GANA provided a Terraform resource gana_allocate_subnet to allow allocating a subnet range for any resource type.

// Allocate a subnet to the resource
resource "gana_allocate_subnet" "subnet_allocate" {
  project      = "${var.project_name}"
  category     = "vpc"
  network_name = "${var.subnet_name}"
  endpoint     = "${var.gana_endpoint}"
}

GANA also provided a Terraform data object for other projects to access subnet ranges of already allocated resources.

// Fetch details of the cluster subnet
data "gana_subnet" "godata_core" {
  project      = "${var.project_name}"
  category     = "vpc"
  network_name = "godata-core"
  endpoint     = "${var.gana_endpoint}"
}

Metadata provider

To enhance visibility, we built a custom metadata provider, centralizing information on IP addresses, service locations, and resource configurations. This metadata supported service discovery and streamlined infrastructure management across the board.

provider "godata" {
  host = "http://xyz.gojek.io"
}

resource "godata_stream" "gmainstream" {
  urn         = "urn"
  name         = "mainstream"
  brokers {
    address = "10.11.12.10"
    name    = "g-godata-box-01"
    host    = "g-godata-box-01"
  }
}

Code structure

Structuring the code in Terraform is crucial because it determines which files Terraform has access to when it is executing.

Olympus represents the entire Gojek live cloud infrastructure as IAC. Therefore, each repository in the its GitLab group represents one cloud project owned by their respective teams.

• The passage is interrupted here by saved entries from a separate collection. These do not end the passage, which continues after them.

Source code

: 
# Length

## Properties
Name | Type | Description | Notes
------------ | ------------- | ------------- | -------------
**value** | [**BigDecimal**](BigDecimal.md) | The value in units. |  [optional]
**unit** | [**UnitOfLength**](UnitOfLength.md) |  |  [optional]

Having each project as a separate repository allows us to version control each project infrastructure separately. It also enables us to version physical infrastructure. The following example goviet-staging -1.2.3 maps to systems-1.2.3.

Infrastructure mapping enables us to roll back to older versions and always have working state mapping of the last stable infrastructure. The code structure within each project is layered where each layer represents one section of infrastructure and is a combination of similar components.

Lessons

Building Olympus was both a technical and strategic challenge. Here are some of the key lessons we gained in managing IAC at scale:

Control the blast radius

With Terraform, the potential to make sweeping changes is powerful—and risky. We adopted best practices to limit the “blast radius” of any one command, breaking down infrastructure into smaller components and using remote state to manage updates safely.

Avoid deep module nesting

Modules with deep dependencies can quickly become unmanageable. We kept module nesting minimal, enabling simpler versioning and easier maintenance.

Consistent naming conventions

Standardized naming conventions became essential as our infrastructure grew. Consistent names allowed us to maintain context across resources and projects, making infrastructure easier to manage. e.g. p-gojek-id-mainstream-kafka-01

Future

Olympus transformed how we managed infrastructure, cutting provisioning time from weeks to minutes and empowering teams with a true self-serve model. This shift marked a cultural transformation at Gojek, moving the company towards a model where engineers could handle their infrastructure needs independently. Teams now have the autonomy to provision resources on demand without relying on ticket-based systems, accelerating development and improving agility.

Looking forward, we’re exploring ways to make Olympus even more responsive, connecting its components to allow for coordinated infrastructure management. This next step will bring us closer to a fully autonomous infrastructure model, where automation and resilience are built into every layer.

Reflections

Building Olympus taught us that effective infrastructure isn’t just about code; it’s about creating a product that people want to use. By emphasizing reusability, self-service, and security, we built a platform that serves as the backbone of Gojek’s infrastructure—allowing us to scale, iterate, and grow alongside the business. With Olympus, we laid the foundation for a culture of empowerment, agility, and resilience, ensuring that Gojek’s infrastructure could keep pace with its ambitions.

Olympus is more than a toolkit; it’s a way of reimagining how infrastructure can support fast-growing organizations, making the complex manageable and the essential accessible.